[Stored records]
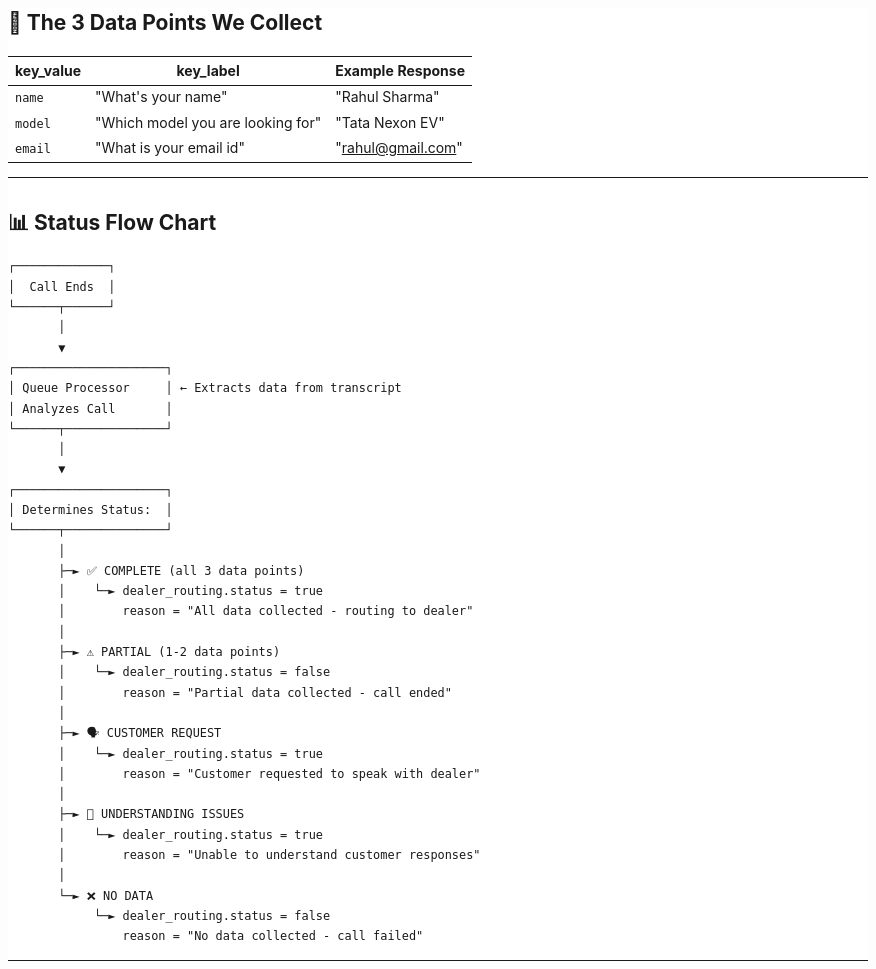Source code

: 
## 🎯 **The 3 Data Points We Collect**

| key_value | key_label | Example Response |
|-----------|-----------|------------------|
| `name` | "What's your name" | "Rahul Sharma" |
| `model` | "Which model you are looking for" | "Tata Nexon EV" |
| `email` | "What is your email id" | "rahul@gmail.com" |

---

## 📊 **Status Flow Chart**

```
┌─────────────┐
│  Call Ends  │
└──────┬──────┘
       │
       ▼
┌─────────────────────┐
│ Queue Processor     │ ← Extracts data from transcript
│ Analyzes Call       │
└──────┬──────────────┘
       │
       ▼
┌─────────────────────┐
│ Determines Status:  │
└──────┬──────────────┘
       │
       ├─► ✅ COMPLETE (all 3 data points)
       │    └─► dealer_routing.status = true
       │        reason = "All data collected - routing to dealer"
       │
       ├─► ⚠️ PARTIAL (1-2 data points)
       │    └─► dealer_routing.status = false
       │        reason = "Partial data collected - call ended"
       │
       ├─► 🗣️ CUSTOMER REQUEST
       │    └─► dealer_routing.status = true
       │        reason = "Customer requested to speak with dealer"
       │
       ├─► 🔄 UNDERSTANDING ISSUES
       │    └─► dealer_routing.status = true
       │        reason = "Unable to understand customer responses"
       │
       └─► ❌ NO DATA
            └─► dealer_routing.status = false
                reason = "No data collected - call failed"
```

---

** Description of the task **
Across the records above, return every line that contains the word "What".

** Your solution **
| `name` | "What's your name" | "Rahul Sharma" |
| `email` | "What is your email id" | "rahul@gmail.com" |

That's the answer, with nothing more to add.